Directive >> In the material below, find the line with "fx_px: 1867" and the line with "focal_mm: 6.3", then output those two lines and every line between them, exactly.

BEGIN Excerpted data

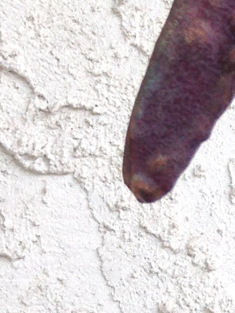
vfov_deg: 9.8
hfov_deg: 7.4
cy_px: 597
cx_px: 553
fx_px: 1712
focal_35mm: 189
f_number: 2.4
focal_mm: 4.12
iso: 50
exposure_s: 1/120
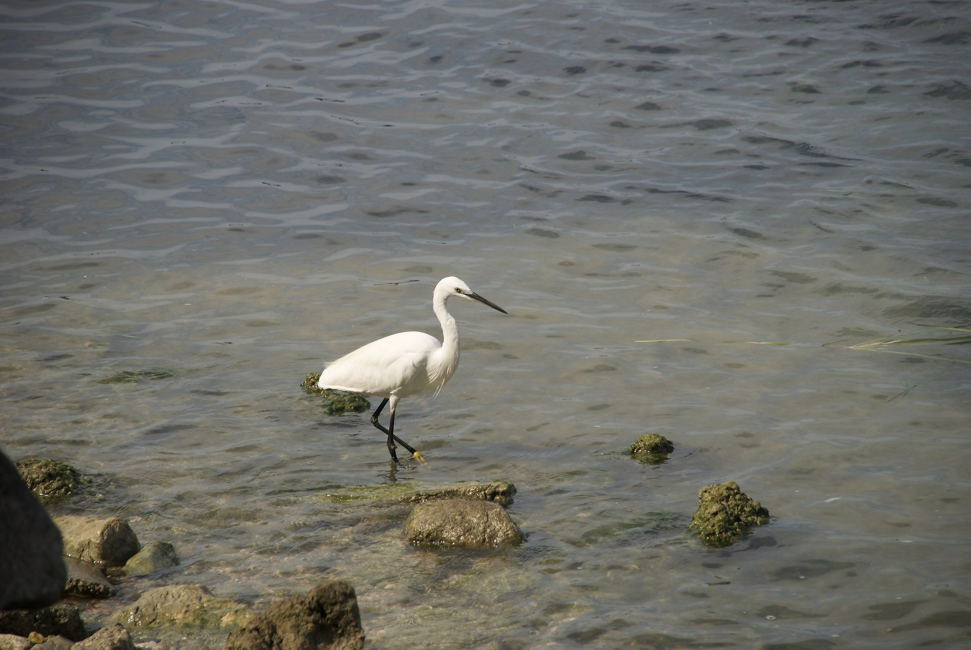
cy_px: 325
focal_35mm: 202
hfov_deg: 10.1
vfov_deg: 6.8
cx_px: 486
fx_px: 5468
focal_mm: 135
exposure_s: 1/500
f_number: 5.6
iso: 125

END Excerpted data
BEGIN Excerpted data

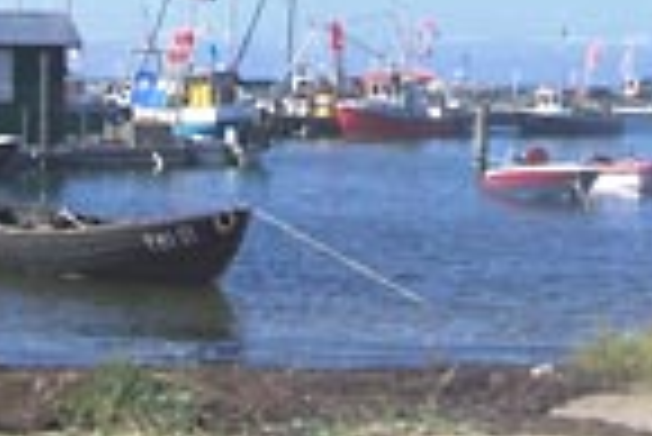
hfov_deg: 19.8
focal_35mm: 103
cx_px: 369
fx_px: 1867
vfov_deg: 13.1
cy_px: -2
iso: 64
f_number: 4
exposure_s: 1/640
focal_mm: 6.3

END Excerpted data

Task output >>
fx_px: 1867
vfov_deg: 13.1
cy_px: -2
iso: 64
f_number: 4
exposure_s: 1/640
focal_mm: 6.3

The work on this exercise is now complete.